__GOAL OF THE EXERCISE__
From the records below, set down word for word the part that opens with the line containing "карманов, бортов и застежек." and closes with the line containing "Sì, voglio iscrivermi", including both of those lines. Leave the pictures out of your answer.

__EXCERPTED RECORDS__
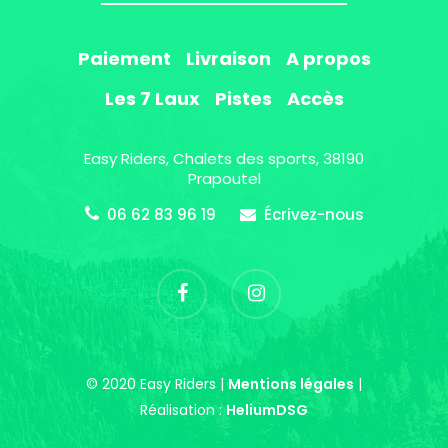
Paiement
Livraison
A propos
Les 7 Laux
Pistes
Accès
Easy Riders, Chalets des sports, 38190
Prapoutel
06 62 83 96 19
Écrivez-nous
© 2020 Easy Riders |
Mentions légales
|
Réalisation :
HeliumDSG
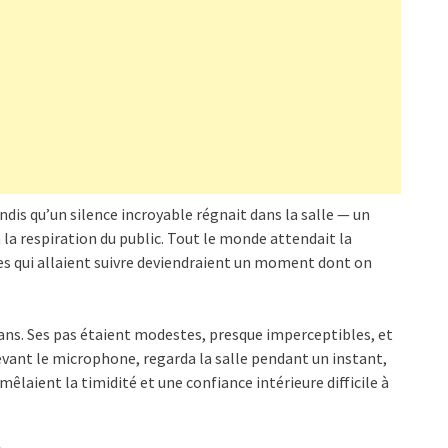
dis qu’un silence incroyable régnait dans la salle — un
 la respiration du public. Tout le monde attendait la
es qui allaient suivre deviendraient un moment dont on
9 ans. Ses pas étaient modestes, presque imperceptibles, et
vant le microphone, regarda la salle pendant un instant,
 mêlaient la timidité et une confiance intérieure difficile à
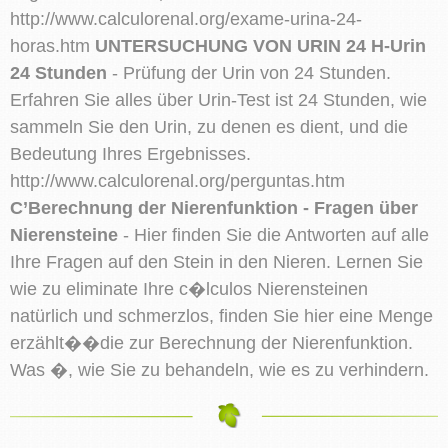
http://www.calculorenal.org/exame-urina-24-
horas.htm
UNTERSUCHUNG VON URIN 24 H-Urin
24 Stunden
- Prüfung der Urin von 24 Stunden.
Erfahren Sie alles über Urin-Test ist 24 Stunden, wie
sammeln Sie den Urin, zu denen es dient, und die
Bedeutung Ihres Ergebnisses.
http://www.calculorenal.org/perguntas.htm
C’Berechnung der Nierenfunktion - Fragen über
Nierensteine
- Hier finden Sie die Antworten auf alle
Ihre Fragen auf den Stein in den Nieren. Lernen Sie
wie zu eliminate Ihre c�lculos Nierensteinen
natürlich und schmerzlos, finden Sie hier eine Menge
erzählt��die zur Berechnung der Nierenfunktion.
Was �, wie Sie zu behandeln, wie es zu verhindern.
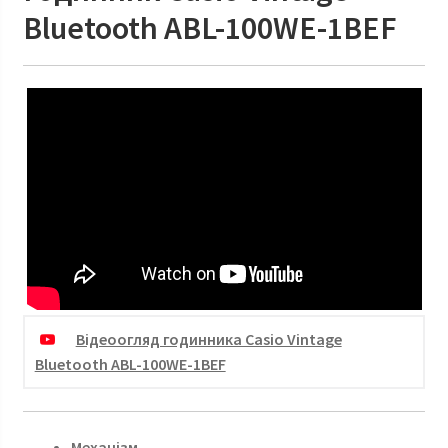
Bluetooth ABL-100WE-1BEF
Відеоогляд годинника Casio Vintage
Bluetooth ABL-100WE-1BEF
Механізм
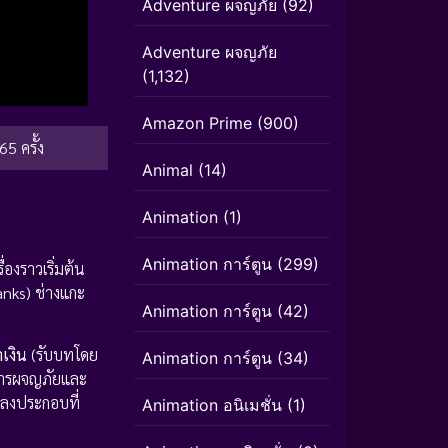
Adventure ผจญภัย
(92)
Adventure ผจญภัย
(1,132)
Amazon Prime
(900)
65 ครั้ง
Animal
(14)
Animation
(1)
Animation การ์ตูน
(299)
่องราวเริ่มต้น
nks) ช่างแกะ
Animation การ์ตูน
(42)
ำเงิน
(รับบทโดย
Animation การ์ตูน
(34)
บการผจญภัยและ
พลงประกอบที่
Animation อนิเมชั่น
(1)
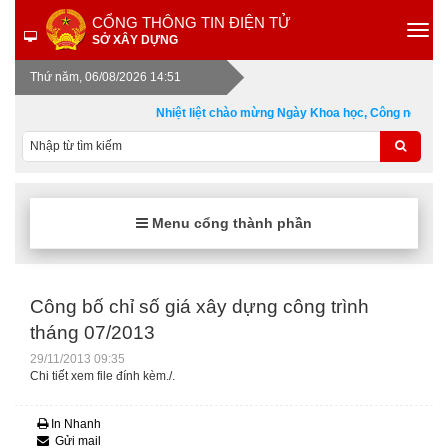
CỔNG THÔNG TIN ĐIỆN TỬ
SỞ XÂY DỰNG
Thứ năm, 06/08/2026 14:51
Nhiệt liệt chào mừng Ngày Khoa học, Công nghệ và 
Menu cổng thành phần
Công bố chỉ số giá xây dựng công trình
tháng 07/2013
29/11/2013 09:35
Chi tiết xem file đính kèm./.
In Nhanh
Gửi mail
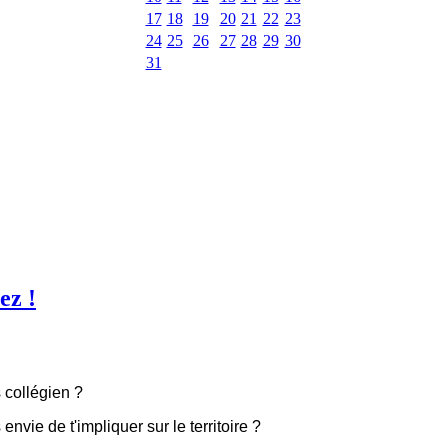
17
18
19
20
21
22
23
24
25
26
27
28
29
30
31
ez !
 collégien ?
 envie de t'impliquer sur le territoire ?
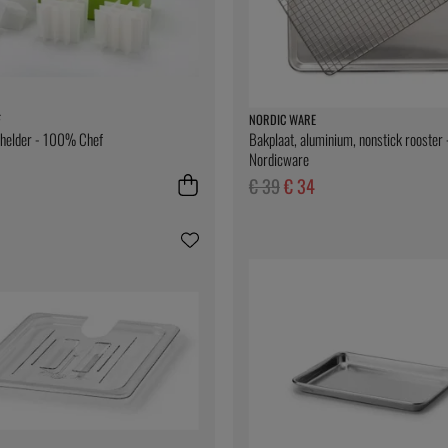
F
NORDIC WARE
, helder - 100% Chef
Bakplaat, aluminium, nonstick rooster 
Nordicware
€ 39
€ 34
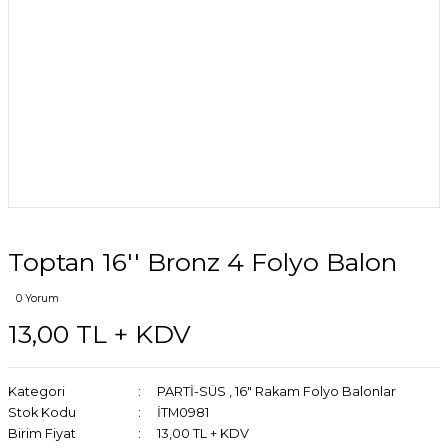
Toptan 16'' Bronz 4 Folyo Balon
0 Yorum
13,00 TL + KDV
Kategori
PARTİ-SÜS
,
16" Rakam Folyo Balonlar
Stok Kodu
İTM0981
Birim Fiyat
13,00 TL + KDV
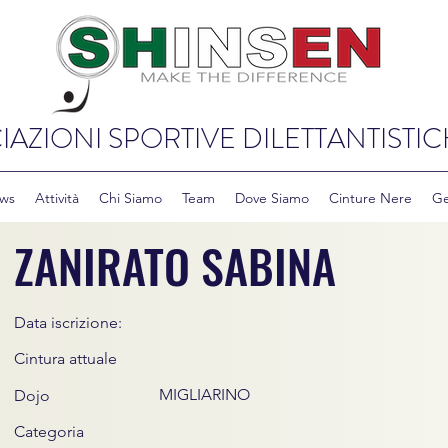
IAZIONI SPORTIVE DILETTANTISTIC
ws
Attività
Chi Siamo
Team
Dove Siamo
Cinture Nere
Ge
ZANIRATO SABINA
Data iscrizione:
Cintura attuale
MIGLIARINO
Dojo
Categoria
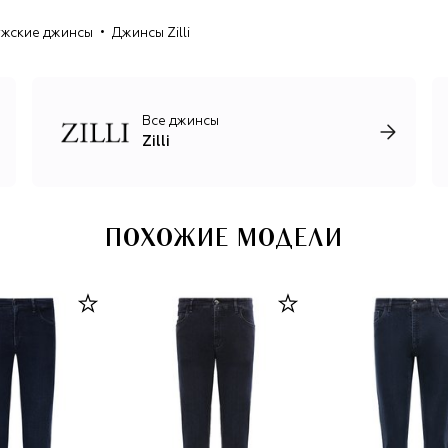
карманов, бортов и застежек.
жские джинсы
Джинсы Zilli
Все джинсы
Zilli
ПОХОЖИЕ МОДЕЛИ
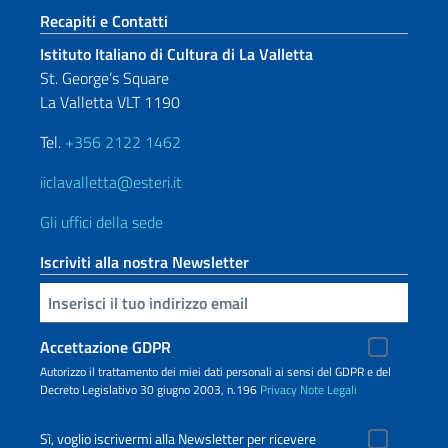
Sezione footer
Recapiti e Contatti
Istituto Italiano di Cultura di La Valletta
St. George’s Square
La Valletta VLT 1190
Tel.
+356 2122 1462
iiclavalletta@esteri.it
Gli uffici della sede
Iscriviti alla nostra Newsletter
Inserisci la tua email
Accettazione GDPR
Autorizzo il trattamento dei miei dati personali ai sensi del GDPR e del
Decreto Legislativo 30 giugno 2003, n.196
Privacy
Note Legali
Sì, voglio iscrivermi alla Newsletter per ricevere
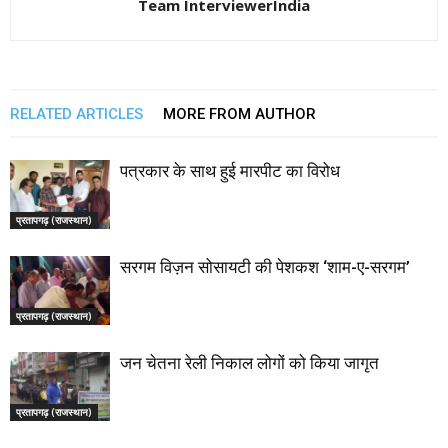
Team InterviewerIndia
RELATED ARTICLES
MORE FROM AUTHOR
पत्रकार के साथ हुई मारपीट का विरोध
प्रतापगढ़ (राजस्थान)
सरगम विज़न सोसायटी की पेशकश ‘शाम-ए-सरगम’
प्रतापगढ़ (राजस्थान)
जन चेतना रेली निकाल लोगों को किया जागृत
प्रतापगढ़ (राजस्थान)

__FINAL ANSWER__
карманов, бортов и застежек.
жские джинсы
Джинсы Zilli
Все джинсы
Zilli
ПОХОЖИЕ МОДЕЛИ
Sezione footer
Recapiti e Contatti
Istituto Italiano di Cultura di La Valletta
St. George’s Square
La Valletta VLT 1190
Tel.
+356 2122 1462
iiclavalletta@esteri.it
Gli uffici della sede
Iscriviti alla nostra Newsletter
Inserisci la tua email
Accettazione GDPR
Autorizzo il trattamento dei miei dati personali ai sensi del GDPR e del
Decreto Legislativo 30 giugno 2003, n.196
Privacy
Note Legali
Sì, voglio iscrivermi alla Newsletter per ricevere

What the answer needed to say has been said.